Grazie a Dio, abbiamo un ego, ossia un “io”, inteso come coscienza e consapevolezza di una persona. Possono esserci degli ego fragili o degli ego molto strutturati. L’ideale è un ego sintonico e morbido, ma appunto è l’ideale.
In qualsiasi caso l’ego viene sceneggiato in diverse maschere e sottomaschere. Nella nostra vita, nel teatro al terzo piano d’esistenza recitiamo dei ruoli che calzano perfettamente con le nostre maschere dell’ego.
Nel tema natale o carta natale di una persona possiamo scoprire tutte le maschere che la persona indossa nel vivere la sua vita. E non c’è nulla di sbagliato. Sotto le maschere dell’ego (di cui spesso la persona può essere consapevole) ci sono poi le sottomaschere (di cui quasi sempre è inconsapevole). Immaginiamo come dei vestiti e delle sottovesti. I vestiti sono le maschere. Le sottovesti le sottomaschere.
Perché ci serviamo di un ego? Prima di tutto perché siamo incarnati e abbiamo bisogno di ego per andare nel mondo. Varie sfumature che rappresentano la nostra personalità e il nostro carattere. Ed è quanto mai divertente avere ego attraverso le varianti non solo fisiche, ma anche mentali, emozionali, spirituali. Lo squilibrio avviene quando abbiamo un ego ipertrofico che, in quanto tale, si disconnette dalla Voce dell’Anima. Smarrendo così la Verità per cui siamo Anima.
Che cosa disconnette Anima da Ego, anzi, Ego da Anima? La memoria del pericolo di contattare le ferite.
Ma veniamo alla metafora del sandwich: immaginiamo un sandwich con il primo strato di pane, poi per es. una fetta di prosciutto ( una maschera dell’ego) e poi una fetta di formaggio (una sottomaschera dell’ego).

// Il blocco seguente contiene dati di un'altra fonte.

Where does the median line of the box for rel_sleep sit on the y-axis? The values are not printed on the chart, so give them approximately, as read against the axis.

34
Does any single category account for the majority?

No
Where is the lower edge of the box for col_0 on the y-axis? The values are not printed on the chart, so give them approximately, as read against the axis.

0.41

Sull’altra fetta di pane con cui comporre il sandwich immaginiamo tanto burro (Anima) che chiuderebbe il sandwich, ma sopra il burro ci sono anche dei pezzetti di peperoncino (le ferite). Chiudendo il sandwich che cosa andremo a mangiare? Qualcosa di appetitoso! Ma il peperoncino potrebbe essere troppo piccante, a meno che la fetta di prosciutto (maschera dell’ego) e la fetta di formaggio (sottomaschera dell’ego) siano talmente erte da non farci sentire il piccante del peperoncino, ma talmente erte, da non farci sentire neanche il sapore del burro.

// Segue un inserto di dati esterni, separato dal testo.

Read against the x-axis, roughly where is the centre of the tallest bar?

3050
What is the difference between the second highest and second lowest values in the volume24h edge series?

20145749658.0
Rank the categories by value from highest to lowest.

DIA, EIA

Ecco questo accade quando l’ego con le sue maschere e sottomaschere è talmente IPER da scollarsi dalle ferite, per il terrore della sofferenza. Eppure scollandosi dalle ferite in memoria del pericolo di ricontattarle soffrendo, chiude il contatto con la voce dell’Anima. E quando vive tutta la vita solo mostrandosi egoicamente senza esprimere la voce della propria Anima purtroppo tutta l’esistenza è ben lontana dall’evoluzione spirituale. Anche quando la persona sembra una persona spirituale, ma corazzata da un ego IPER sta piuttosto dando voce al proprio ego spirituale, dove l’Anima grida per essere ascoltata.
Un lavoro sul corpo, sulle corazze muscolari, e su tutto ciò che l’allontana dalla propria autenticità può altresì aiutarla ad aprire la porta del cuore per esprimere tutto ciò che l’Anima ha da esprimere.
All’opposto può esserci anche un ego assai frammentato o invisibile o fragile che sente perennemente la voce dell’Anima senza però poterla portare sul palcoscenico della vita, proprio perché carente di una struttura egoica adeguata. Un ego fragile è altresì sinonimo di tanti malesseri in cui è necessario costruire un ego quantomeno morbido, ma assolutamente necessario a poter permettere alla persona di andare nel mondo come Anima ma anche come persona.